So last night Christina Hendricks showed up to the NYC premiere of her new movie, I Don’t Know How She Does It, and who even gives a crap about that movie because holy crap her tits looked amazing. Tits. Tits tits tits tits tits. Sorry, needed to get that out of my system. Anyway, Christina went on the record to say that she was too busy for kids and BOOBIES. Shit, I did it again, didn’t I? Anyway, via People:
In her new film, Hendricks plays a single working mom, but the actress says she’s not quite ready for a baby yet. “At least not any time soon,” she said. “I feel busy enough right now.” But there’s always time in the Emmy-nominated Mad Men star’s home for a good meal. Arend, 33, is “an amazing cook,” Hendricks said, so she’s trying to stop feeling guilty when he takes care of the groceries. “You don’t have to feel guilty about it. And sometimes, [he] really enjoys it! I think he’s surpassed me now in his culinary talents.”

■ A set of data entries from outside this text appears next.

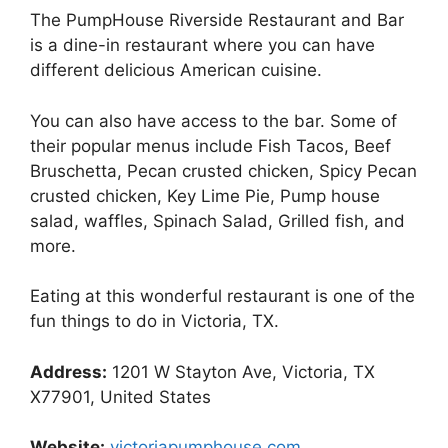
The PumpHouse Riverside Restaurant and Bar
is a dine-in restaurant where you can have
different delicious American cuisine.
You can also have access to the bar. Some of
their popular menus include Fish Tacos, Beef
Bruschetta, Pecan crusted chicken, Spicy Pecan
crusted chicken, Key Lime Pie, Pump house
salad, waffles, Spinach Salad, Grilled fish, and
more.
Eating at this wonderful restaurant is one of the
fun things to do in Victoria, TX.
Address:
1201 W Stayton Ave, Victoria, TX
X77901, United States
Website:
victoriapumphouse.com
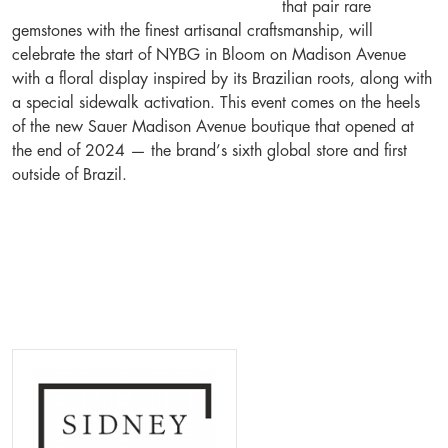
that pair rare
gemstones with the finest artisanal craftsmanship, will
celebrate the start of NYBG in Bloom on Madison Avenue
with a floral display inspired by its Brazilian roots, along with
a special sidewalk activation. This event comes on the heels
of the new Sauer Madison Avenue boutique that opened at
the end of 2024 — the brand’s sixth global store and first
outside of Brazil.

S0 basically, she’s a die-hard foodie who loves cooking and hates kids. Holy crap, if it were at all possible for me to get a by on my gayness (or should I say: A bi. UP TOP!) I would put a ring on that shit. Many rings. I would rob whatever famewhore jewelry store Lindsay Lohan mopped and just dump everything on her front door. I don’t give a shit. I want to make not-babies with Christina.